There is no effective therapy for HPV infection that is specific or consistently produces long-term success. Many types of physical or chemically destructive agents (conization,<25> cryosurgery, lasers, salicylic acid, cantharidin, bi- and trichloroacetic acid), as well as chemotherapeutic agents (podophyllin, 5-fluorouracil, bleomycin) have been used for treating common warts or genital condylomata. The success rate for all of these therapies has been discouraging. For example, a randomized controlled clinical trial of patient-administered Podophyllotoxin (one of the active lignans present in podophyllin resin) showed complete clearing of penile warts in 53.3% of 34 patients, but 100% recurrence in all the patients who returned after 16 weeks for follow-up.<26> High recurrence rates of visible genital warts are typical of almost all studies with sufficiently long follow-up.

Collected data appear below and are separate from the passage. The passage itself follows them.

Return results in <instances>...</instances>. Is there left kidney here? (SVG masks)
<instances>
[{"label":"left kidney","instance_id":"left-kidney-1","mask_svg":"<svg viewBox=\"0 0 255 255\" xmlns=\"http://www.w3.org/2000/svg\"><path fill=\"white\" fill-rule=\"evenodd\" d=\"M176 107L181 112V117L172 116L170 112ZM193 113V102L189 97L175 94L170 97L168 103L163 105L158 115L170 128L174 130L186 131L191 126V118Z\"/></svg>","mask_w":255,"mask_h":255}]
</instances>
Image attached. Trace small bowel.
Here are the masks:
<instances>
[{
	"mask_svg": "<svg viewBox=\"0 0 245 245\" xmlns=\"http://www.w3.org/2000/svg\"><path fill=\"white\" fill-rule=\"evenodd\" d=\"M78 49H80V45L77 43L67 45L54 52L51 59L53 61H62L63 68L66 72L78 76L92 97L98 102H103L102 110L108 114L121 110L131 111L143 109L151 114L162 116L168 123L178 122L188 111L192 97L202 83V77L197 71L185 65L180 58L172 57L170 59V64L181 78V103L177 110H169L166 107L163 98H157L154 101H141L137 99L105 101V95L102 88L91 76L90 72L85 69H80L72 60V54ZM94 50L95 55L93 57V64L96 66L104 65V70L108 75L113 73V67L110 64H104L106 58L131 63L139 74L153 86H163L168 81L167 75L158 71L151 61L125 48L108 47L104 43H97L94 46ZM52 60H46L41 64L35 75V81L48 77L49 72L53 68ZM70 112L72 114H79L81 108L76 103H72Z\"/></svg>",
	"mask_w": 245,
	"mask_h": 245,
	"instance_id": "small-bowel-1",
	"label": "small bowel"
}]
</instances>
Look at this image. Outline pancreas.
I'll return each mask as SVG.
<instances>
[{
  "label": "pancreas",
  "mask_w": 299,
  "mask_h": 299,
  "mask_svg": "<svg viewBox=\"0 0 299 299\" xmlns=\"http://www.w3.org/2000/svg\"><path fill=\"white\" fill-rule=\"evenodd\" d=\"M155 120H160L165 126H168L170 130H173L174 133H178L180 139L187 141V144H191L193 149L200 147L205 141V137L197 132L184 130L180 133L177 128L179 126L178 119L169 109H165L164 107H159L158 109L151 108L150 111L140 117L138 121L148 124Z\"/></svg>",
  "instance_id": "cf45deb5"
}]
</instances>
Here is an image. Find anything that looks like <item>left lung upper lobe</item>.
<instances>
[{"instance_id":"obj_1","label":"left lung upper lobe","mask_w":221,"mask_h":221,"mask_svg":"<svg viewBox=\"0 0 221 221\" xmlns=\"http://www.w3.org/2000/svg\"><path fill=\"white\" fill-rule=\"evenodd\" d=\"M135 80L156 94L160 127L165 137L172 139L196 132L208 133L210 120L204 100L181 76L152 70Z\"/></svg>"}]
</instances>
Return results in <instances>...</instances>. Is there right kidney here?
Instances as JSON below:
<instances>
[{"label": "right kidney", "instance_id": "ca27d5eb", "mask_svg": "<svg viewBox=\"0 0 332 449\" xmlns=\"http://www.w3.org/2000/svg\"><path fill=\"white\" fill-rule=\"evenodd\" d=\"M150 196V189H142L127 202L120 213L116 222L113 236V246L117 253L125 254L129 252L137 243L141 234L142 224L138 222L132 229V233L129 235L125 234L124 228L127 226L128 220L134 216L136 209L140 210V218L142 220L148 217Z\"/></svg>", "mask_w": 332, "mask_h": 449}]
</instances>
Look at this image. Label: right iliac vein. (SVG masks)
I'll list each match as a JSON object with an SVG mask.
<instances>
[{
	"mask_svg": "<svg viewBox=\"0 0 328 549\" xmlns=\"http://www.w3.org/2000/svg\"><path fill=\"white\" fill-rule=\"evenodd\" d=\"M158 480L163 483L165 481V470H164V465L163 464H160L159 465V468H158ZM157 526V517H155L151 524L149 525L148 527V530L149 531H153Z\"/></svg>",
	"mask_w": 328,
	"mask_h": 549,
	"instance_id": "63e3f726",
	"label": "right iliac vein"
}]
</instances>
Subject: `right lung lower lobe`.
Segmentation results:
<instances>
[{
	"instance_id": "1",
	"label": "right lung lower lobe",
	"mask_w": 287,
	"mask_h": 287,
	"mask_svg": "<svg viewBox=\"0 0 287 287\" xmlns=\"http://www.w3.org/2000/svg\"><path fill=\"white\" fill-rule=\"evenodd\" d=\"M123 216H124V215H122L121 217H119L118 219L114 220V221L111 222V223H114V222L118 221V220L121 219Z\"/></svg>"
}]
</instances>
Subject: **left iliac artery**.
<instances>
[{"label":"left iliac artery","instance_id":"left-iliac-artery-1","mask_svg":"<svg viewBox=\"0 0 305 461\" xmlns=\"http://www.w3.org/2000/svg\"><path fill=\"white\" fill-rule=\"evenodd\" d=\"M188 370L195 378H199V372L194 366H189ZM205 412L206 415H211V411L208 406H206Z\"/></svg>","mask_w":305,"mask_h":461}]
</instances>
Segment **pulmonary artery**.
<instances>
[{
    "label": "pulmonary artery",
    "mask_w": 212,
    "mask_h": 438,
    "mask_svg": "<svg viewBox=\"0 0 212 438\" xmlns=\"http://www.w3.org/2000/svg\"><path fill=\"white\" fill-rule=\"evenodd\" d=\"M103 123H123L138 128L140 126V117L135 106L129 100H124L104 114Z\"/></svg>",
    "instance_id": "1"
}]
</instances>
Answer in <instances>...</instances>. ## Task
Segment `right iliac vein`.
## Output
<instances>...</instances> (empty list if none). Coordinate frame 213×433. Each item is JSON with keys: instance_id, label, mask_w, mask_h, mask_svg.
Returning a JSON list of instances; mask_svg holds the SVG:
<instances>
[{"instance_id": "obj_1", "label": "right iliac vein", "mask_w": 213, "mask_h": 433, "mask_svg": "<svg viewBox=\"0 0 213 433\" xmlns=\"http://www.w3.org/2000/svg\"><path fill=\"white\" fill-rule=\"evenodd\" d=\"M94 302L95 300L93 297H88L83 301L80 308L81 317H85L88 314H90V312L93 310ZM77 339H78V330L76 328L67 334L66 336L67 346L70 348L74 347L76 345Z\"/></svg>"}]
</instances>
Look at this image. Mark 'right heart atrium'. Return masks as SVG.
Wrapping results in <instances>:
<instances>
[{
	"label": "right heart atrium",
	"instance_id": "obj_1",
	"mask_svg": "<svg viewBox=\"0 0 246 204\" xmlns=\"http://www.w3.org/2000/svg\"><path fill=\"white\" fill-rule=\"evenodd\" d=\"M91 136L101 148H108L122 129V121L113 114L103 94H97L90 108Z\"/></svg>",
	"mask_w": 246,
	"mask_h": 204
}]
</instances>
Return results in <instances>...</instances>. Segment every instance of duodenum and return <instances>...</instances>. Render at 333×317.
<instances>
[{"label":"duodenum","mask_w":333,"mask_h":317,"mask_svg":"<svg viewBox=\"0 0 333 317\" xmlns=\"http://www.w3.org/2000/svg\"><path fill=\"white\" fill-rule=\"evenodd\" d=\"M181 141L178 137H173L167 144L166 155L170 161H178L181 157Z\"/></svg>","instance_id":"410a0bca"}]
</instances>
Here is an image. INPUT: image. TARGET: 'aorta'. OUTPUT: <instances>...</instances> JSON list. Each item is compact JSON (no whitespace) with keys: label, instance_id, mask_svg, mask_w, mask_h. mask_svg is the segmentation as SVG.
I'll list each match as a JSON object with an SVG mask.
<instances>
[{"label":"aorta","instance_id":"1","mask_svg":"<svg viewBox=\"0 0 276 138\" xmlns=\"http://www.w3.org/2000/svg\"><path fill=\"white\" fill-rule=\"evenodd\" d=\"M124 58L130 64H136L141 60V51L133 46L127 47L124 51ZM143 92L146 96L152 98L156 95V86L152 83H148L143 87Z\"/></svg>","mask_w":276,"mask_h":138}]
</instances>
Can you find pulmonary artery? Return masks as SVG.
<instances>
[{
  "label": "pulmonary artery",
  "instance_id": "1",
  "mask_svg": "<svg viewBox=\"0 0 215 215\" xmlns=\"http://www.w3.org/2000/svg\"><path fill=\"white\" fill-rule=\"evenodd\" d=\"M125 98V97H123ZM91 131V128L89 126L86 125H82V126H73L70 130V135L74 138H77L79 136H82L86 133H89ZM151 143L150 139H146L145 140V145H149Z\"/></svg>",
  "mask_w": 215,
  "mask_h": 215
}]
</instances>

Two therapeutic approaches that have had somewhat better results are interferon therapy<27-29> and CO2 laser vaporization.<30-33> Although the ‘cure’ rates are generally better than are usually seen with the older therapies, a significant recurrence rate remains in most studies as well as a good ‘cure’ rate in untreated subjects, suggesting that no treatment may be a reasonable approach in many circumstances.

It should be emphasized that the goal of treatment may vary between individuals. Complete or permanent elimination of visible condylomata may not matter if the main concern is cancer detection or prevention. Older chemical treatments may be more acceptable to some patients than the newer, more invasive and expensive techniques such as laser vaporization. Currently, no therapy exists for non-visible (latent) HPV infection, and the value of detecting such latent infections through screening is unclear. Potential harmful effects include morbidity of testing and treatment, financial cost of the testing and therapeutic load and labelling of otherwise healthy individuals as STD patients.

Recommendations of Others

A Canadian workshop on cervical cancer screening held in 1989 found that there was insufficient evidence to routinely add specific tests for HPV to screening for cervical cancer.

Conclusions and Recommendations

The present screening recommendations for cervical cancer do not include specific testing for HPV infection beyond the recommendations for Pap smear screening. Current criteria for recall testing are appropriate for balancing false negative and false positive rates for Pap smears alone as a screening procedure. Addition of further diagnostic testing to the present routine would add little to the effort to reduce cervical cancer incidence. Further testing would, however, increase monetary costs considerably, stretch the existing system beyond its capacity (especially with a rapid increase in referrals for colposcopy), and likely create considerably more morbidity in terms of quality of life for many persons screened, without adding established benefit. For specific HPV screening procedures, given the prevailing imprecision of diagnostic testing for HPV, uninterpretable risk of significant disease, and generally ineffective treatments for HPV infection, there is fair evidence to exclude HPV screening from the routine periodic health examination (D Recommendation).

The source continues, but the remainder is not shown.